Sunshine on your plate
Such is the close connection between heart and mind that the foods which are beneficial to one are also beneficial to the other. Right now, Nature’s energy mirrors that of the Sun, at its highest and most far-reaching. The foods which are now in season also mirror this energy in providing sustenance to the expansive network of blood vessels and cells and to nerve cells (neurons) which transmit and receive signals to and from the brain. Summer foods are a colourful, juicy, fresh array of fruits and vegetables. Eaten raw or with minimal cooking, these foods provide a rich supply of antioxidants and vitamin C which help to support and protect our vascular and nerve networks. Antioxidants are most abundant in dark skinned berries, red fruits and vegetables as well as minerals such as selenium and zinc. A heart-friendly diet of fresh fruits and vegetables reduces the risks associated with hardening of the arteries which is implicated in both cardiovascular disease and Alzheimer’s disease. A rich blood supply to the brain supplies nutrients and oxygen to the hungriest organ of the body, maintaining good function and slowing down the aging process. Nerve cells, unlike other cells only divide during foetal development and during the first few months of life. They are meant to last a lifetime. Considering they are involved in every thought, action and feeling, their protection from damage and upkeep by antioxidants is fundamental to long-lasting mental well-being.
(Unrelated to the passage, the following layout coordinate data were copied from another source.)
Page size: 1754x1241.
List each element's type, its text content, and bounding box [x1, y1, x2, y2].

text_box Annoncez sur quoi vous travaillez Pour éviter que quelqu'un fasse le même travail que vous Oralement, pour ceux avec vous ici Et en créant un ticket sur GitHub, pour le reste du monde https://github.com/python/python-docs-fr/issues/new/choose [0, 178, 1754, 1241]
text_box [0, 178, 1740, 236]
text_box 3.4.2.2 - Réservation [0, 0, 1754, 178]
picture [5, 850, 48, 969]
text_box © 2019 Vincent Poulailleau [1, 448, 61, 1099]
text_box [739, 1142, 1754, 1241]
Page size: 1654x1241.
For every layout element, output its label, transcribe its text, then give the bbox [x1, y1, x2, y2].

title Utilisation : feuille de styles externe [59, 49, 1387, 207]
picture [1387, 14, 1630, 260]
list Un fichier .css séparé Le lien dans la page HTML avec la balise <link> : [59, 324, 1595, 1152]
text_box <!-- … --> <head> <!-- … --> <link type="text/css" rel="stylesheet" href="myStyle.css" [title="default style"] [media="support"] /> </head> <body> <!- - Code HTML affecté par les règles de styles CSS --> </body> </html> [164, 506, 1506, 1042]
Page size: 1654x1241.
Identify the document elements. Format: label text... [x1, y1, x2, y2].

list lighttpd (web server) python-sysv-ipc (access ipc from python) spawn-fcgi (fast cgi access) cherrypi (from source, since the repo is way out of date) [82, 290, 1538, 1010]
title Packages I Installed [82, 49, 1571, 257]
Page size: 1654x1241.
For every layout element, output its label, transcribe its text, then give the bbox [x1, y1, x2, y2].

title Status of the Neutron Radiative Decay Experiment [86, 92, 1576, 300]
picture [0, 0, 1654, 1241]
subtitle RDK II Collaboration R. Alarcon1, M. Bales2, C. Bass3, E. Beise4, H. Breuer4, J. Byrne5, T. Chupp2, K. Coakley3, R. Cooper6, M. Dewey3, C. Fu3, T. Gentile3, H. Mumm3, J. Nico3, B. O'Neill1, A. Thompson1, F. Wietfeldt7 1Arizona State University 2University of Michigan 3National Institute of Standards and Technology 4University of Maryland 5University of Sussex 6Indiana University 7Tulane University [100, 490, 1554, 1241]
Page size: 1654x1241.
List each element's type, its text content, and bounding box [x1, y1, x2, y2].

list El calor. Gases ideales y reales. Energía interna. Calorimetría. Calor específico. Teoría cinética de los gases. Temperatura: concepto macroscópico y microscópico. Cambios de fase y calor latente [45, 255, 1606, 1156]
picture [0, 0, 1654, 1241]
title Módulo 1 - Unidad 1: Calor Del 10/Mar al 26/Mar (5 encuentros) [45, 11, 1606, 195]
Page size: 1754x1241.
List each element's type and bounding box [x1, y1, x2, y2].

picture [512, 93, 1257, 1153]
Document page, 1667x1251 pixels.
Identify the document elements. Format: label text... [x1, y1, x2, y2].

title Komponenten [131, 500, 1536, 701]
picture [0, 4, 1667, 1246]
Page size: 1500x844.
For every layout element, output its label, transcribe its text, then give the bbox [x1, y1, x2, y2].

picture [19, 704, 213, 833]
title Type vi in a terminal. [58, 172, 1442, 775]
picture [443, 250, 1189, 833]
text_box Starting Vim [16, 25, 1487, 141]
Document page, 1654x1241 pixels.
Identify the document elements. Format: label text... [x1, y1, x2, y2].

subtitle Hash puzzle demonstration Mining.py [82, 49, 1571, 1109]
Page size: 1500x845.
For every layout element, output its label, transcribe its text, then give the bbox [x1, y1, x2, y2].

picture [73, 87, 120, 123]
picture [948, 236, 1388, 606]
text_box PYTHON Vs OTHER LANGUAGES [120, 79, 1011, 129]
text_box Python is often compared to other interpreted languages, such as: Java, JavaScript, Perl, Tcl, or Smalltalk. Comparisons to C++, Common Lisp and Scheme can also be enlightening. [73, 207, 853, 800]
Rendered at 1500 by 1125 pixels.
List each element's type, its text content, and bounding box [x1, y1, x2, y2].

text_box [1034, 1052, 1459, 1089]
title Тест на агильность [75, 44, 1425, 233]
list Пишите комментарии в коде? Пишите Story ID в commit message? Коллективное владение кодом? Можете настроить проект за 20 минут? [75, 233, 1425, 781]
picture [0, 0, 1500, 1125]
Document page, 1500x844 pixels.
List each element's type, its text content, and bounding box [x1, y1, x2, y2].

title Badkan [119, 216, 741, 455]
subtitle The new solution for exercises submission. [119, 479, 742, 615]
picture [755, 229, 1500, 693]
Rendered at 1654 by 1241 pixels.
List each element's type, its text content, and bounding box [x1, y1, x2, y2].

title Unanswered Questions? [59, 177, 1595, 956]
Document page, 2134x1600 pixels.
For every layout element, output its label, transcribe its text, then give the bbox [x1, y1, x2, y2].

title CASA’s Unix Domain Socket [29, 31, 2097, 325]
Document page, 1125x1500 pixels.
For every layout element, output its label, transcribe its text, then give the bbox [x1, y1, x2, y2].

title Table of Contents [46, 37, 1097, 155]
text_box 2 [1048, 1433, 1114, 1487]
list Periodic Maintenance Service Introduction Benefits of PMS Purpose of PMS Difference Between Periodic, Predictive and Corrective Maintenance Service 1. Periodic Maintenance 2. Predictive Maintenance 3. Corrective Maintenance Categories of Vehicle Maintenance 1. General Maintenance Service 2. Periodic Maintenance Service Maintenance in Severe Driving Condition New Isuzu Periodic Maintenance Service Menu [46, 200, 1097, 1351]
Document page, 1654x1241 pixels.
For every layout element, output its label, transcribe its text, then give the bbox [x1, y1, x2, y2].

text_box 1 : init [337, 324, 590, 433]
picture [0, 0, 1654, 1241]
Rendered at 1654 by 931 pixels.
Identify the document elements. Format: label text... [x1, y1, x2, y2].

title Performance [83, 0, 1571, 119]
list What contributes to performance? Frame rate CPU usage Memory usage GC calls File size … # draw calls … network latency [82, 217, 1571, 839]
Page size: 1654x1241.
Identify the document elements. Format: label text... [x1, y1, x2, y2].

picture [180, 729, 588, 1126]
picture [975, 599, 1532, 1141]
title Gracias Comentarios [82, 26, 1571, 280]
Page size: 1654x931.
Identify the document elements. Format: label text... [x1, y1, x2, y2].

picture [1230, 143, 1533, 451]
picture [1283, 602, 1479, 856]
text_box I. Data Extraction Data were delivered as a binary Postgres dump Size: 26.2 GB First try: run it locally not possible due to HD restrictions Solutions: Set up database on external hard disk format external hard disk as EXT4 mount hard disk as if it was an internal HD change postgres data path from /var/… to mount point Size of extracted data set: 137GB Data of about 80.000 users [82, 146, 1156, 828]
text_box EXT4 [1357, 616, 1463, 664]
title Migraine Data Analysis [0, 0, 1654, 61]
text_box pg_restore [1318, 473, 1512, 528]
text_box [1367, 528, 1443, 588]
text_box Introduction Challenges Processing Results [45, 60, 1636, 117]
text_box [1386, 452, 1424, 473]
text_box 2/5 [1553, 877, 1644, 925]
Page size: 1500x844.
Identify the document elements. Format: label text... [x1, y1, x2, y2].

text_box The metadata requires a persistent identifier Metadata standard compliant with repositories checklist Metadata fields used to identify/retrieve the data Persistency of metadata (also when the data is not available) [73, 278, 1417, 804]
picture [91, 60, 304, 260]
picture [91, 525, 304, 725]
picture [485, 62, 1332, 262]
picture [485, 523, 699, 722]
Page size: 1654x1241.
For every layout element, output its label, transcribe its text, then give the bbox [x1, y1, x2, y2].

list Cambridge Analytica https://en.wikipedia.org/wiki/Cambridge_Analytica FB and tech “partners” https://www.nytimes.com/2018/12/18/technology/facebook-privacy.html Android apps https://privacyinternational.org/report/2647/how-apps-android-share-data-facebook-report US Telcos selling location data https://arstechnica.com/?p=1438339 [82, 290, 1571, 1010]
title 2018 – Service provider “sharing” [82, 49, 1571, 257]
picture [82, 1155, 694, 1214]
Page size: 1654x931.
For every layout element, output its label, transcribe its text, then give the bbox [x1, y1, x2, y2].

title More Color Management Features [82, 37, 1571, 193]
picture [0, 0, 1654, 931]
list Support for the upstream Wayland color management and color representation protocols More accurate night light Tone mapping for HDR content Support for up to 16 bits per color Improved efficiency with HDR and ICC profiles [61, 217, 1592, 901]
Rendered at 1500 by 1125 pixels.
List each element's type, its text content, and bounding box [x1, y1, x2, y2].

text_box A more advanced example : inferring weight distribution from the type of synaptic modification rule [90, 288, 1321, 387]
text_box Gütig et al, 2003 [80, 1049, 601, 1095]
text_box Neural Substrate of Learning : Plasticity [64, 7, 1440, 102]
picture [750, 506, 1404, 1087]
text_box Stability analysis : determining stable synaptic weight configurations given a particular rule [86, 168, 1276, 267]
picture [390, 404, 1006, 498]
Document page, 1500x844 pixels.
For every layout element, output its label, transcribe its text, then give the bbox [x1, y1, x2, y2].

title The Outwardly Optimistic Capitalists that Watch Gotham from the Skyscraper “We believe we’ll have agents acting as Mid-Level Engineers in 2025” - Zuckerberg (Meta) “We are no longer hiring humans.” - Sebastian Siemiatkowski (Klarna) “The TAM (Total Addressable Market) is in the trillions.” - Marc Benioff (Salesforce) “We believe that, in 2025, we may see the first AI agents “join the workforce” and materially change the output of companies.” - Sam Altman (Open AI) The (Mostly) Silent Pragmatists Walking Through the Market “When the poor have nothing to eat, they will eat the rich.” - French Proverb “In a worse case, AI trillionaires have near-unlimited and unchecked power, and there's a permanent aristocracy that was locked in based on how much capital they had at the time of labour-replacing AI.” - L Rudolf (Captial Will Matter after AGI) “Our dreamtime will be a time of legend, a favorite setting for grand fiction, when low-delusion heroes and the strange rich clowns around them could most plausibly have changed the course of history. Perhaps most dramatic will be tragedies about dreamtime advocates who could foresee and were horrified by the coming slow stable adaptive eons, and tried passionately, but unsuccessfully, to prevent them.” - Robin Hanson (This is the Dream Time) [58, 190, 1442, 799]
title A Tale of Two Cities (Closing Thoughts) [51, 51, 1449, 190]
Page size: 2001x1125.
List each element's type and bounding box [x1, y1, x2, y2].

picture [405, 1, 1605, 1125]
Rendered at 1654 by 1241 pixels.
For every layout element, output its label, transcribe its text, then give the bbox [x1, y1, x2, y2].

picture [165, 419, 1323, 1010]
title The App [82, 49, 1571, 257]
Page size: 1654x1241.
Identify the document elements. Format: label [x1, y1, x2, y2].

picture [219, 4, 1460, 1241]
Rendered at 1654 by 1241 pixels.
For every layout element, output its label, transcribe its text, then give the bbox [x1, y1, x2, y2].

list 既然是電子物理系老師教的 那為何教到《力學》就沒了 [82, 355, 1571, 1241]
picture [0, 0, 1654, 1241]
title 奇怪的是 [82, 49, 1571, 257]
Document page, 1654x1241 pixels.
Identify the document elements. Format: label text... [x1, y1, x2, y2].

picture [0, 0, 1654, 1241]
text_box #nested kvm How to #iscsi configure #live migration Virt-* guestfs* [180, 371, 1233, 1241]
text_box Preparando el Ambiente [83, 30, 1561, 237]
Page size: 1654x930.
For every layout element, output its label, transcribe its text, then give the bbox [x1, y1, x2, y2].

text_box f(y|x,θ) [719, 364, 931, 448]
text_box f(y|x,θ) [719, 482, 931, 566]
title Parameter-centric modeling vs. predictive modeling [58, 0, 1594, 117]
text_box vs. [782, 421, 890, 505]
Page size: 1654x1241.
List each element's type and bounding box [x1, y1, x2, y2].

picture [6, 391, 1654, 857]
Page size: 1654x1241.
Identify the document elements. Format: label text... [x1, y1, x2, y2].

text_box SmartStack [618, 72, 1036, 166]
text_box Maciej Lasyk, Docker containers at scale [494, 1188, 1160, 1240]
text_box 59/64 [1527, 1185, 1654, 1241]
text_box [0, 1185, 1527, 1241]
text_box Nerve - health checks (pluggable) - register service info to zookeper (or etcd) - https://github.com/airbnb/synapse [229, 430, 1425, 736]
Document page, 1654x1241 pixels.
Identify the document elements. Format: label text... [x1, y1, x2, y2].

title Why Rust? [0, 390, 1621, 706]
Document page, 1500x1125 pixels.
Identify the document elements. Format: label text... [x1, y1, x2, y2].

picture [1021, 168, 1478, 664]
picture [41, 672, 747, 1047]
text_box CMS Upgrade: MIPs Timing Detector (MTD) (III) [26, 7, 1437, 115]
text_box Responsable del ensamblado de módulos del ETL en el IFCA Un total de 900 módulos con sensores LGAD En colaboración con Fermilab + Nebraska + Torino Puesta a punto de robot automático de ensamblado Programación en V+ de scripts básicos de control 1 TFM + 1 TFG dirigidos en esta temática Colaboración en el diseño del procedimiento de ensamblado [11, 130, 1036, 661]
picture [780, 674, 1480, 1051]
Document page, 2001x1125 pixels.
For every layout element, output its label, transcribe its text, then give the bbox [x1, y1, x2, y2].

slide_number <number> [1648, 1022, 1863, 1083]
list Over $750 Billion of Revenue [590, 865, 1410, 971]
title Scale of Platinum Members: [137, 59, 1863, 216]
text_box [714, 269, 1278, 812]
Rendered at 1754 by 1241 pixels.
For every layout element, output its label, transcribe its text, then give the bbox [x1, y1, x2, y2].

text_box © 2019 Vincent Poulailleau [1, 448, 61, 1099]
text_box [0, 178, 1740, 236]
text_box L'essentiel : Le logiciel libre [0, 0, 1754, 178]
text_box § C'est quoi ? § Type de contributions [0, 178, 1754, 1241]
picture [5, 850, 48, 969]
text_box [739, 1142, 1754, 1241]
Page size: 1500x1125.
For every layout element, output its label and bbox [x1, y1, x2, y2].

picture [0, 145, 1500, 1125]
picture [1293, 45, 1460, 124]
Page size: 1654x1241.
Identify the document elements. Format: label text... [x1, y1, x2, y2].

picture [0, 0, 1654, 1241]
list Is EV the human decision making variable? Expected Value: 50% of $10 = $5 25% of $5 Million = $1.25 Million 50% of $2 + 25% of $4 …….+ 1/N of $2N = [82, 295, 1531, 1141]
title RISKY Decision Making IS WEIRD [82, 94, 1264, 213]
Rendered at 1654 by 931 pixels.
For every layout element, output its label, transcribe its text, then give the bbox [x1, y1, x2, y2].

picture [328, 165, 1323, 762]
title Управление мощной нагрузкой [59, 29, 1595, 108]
Summer time is Vitamin D time, it is now that we stock up on vitamin D which should last through the Autumn, Winter and Spring. Low levels of vitamin D is a factor in both depression and heart disease and research into neurological illnesses such as Multiple Sclerosis and Parkinson’s disease have also links in Vitamin D deficiency. UV light from the sun during the Summer months is absorbed through the skin and converted to vitamin D3. Traditionally we would spend more time outdoors during the Summer months, but nowadays with work and lifestyle routines fixed indoors, it is no wonder we are lacking in this vital nutrient. At Summer’s end, have your levels tested and supplement if necessary to bring levels to their optimum range. Wild caught oily fish are also a good source of vitamin D as are eggs but no source is better than the sun.
Oily fish are also the best source of omega 3, a polyunsaturated fat needed for brain and heart function. The brain is 60% fat which must come from the fat we eat. A diet rich in omega 3 maintains the brain, carries out repairs and ensures the smooth communication between nerve cells and neurotransmitters limiting risk of mood disorders such as depression. In heart health, omega 3 reduces stickiness in the blood, reduces bad cholesterol, ensures protection and maintenance of cell membranes and has an anti-inflammatory effect reducing risk of strokes, atherosclerosis, cancer, diabetes and other inflammatory illnesses.
Jump at the chance to connect to Summer through colourful, seasonal food bursting with life and vitality. Add some fire energy to dishes with paprika, cayenne, chilli and red peppers. Interestingly, fiery spices are known to increase blood flow and improve circulation. Shared in good company, a creative Summer menu provides the resilience and sustenance required to face most of life’s ups and downs. Enjoy it now and bottle some for later in the year!